=== What you should do ===
A faithful copy of the data, pictures omitted, is the required answer.

□ □ □ □ □

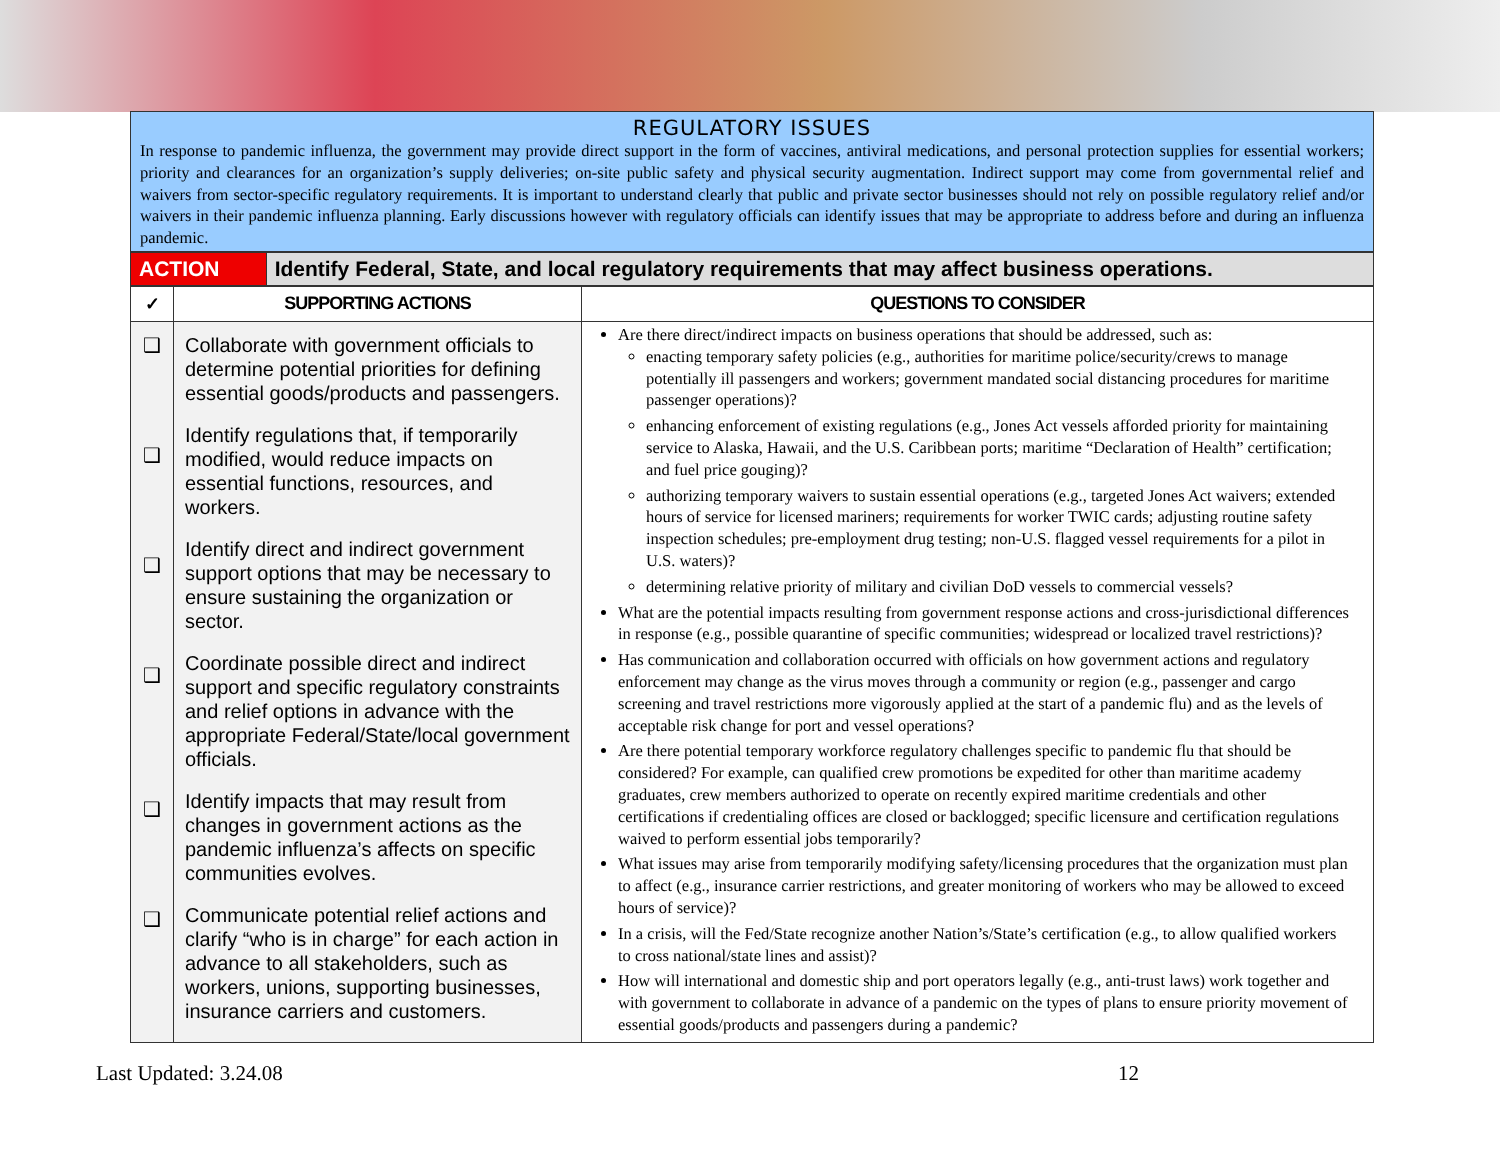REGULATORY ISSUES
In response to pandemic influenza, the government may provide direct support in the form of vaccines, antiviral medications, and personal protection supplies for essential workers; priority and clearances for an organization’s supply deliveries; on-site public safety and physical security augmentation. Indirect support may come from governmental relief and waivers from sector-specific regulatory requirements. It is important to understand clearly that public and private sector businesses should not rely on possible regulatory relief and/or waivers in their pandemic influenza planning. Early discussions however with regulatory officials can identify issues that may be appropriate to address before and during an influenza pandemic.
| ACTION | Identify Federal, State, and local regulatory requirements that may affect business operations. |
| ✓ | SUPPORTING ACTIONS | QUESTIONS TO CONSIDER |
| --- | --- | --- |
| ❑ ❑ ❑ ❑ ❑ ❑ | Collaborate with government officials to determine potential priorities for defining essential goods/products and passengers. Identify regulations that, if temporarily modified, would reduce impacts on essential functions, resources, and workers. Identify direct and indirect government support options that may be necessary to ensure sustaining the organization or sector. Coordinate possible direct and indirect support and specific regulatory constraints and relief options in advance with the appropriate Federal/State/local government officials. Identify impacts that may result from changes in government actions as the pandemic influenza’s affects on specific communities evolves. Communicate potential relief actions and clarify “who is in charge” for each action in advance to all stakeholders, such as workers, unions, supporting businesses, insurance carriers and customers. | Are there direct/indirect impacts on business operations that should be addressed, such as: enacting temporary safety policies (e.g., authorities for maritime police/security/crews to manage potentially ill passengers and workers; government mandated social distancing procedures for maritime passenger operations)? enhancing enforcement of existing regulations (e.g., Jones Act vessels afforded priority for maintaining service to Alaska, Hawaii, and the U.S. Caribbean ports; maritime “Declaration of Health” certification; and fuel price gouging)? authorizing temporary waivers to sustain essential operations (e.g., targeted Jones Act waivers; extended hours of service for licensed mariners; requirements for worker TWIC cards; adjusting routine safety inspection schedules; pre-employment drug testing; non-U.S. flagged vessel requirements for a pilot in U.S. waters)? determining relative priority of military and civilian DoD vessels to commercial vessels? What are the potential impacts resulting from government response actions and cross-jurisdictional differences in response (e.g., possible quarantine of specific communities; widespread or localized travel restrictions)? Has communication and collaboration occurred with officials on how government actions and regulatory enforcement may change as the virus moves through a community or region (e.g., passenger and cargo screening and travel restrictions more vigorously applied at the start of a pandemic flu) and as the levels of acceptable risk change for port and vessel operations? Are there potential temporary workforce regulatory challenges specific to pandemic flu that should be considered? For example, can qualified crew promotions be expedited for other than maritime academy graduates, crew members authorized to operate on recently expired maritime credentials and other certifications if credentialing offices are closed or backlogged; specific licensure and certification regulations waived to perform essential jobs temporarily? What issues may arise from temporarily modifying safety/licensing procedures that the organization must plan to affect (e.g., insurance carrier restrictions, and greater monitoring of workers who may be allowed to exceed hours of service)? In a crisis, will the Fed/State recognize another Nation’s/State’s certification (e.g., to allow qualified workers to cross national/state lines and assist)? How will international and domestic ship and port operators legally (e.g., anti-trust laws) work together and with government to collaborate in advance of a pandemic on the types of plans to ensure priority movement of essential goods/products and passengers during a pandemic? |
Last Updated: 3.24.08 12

□ □ □ □ □

=== Output for this task ===
REGULATORY ISSUES
In response to pandemic influenza, the government may provide direct support in the form of vaccines, antiviral medications, and personal protection supplies for essential workers; priority and clearances for an organization’s supply deliveries; on-site public safety and physical security augmentation. Indirect support may come from governmental relief and waivers from sector-specific regulatory requirements. It is important to understand clearly that public and private sector businesses should not rely on possible regulatory relief and/or waivers in their pandemic influenza planning. Early discussions however with regulatory officials can identify issues that may be appropriate to address before and during an influenza pandemic.
| ACTION | Identify Federal, State, and local regulatory requirements that may affect business operations. |
| ✓ | SUPPORTING ACTIONS | QUESTIONS TO CONSIDER |
| --- | --- | --- |
| ❑ ❑ ❑ ❑ ❑ ❑ | Collaborate with government officials to determine potential priorities for defining essential goods/products and passengers. Identify regulations that, if temporarily modified, would reduce impacts on essential functions, resources, and workers. Identify direct and indirect government support options that may be necessary to ensure sustaining the organization or sector. Coordinate possible direct and indirect support and specific regulatory constraints and relief options in advance with the appropriate Federal/State/local government officials. Identify impacts that may result from changes in government actions as the pandemic influenza’s affects on specific communities evolves. Communicate potential relief actions and clarify “who is in charge” for each action in advance to all stakeholders, such as workers, unions, supporting businesses, insurance carriers and customers. | Are there direct/indirect impacts on business operations that should be addressed, such as: enacting temporary safety policies (e.g., authorities for maritime police/security/crews to manage potentially ill passengers and workers; government mandated social distancing procedures for maritime passenger operations)? enhancing enforcement of existing regulations (e.g., Jones Act vessels afforded priority for maintaining service to Alaska, Hawaii, and the U.S. Caribbean ports; maritime “Declaration of Health” certification; and fuel price gouging)? authorizing temporary waivers to sustain essential operations (e.g., targeted Jones Act waivers; extended hours of service for licensed mariners; requirements for worker TWIC cards; adjusting routine safety inspection schedules; pre-employment drug testing; non-U.S. flagged vessel requirements for a pilot in U.S. waters)? determining relative priority of military and civilian DoD vessels to commercial vessels? What are the potential impacts resulting from government response actions and cross-jurisdictional differences in response (e.g., possible quarantine of specific communities; widespread or localized travel restrictions)? Has communication and collaboration occurred with officials on how government actions and regulatory enforcement may change as the virus moves through a community or region (e.g., passenger and cargo screening and travel restrictions more vigorously applied at the start of a pandemic flu) and as the levels of acceptable risk change for port and vessel operations? Are there potential temporary workforce regulatory challenges specific to pandemic flu that should be considered? For example, can qualified crew promotions be expedited for other than maritime academy graduates, crew members authorized to operate on recently expired maritime credentials and other certifications if credentialing offices are closed or backlogged; specific licensure and certification regulations waived to perform essential jobs temporarily? What issues may arise from temporarily modifying safety/licensing procedures that the organization must plan to affect (e.g., insurance carrier restrictions, and greater monitoring of workers who may be allowed to exceed hours of service)? In a crisis, will the Fed/State recognize another Nation’s/State’s certification (e.g., to allow qualified workers to cross national/state lines and assist)? How will international and domestic ship and port operators legally (e.g., anti-trust laws) work together and with government to collaborate in advance of a pandemic on the types of plans to ensure priority movement of essential goods/products and passengers during a pandemic? |
Last Updated: 3.24.08 12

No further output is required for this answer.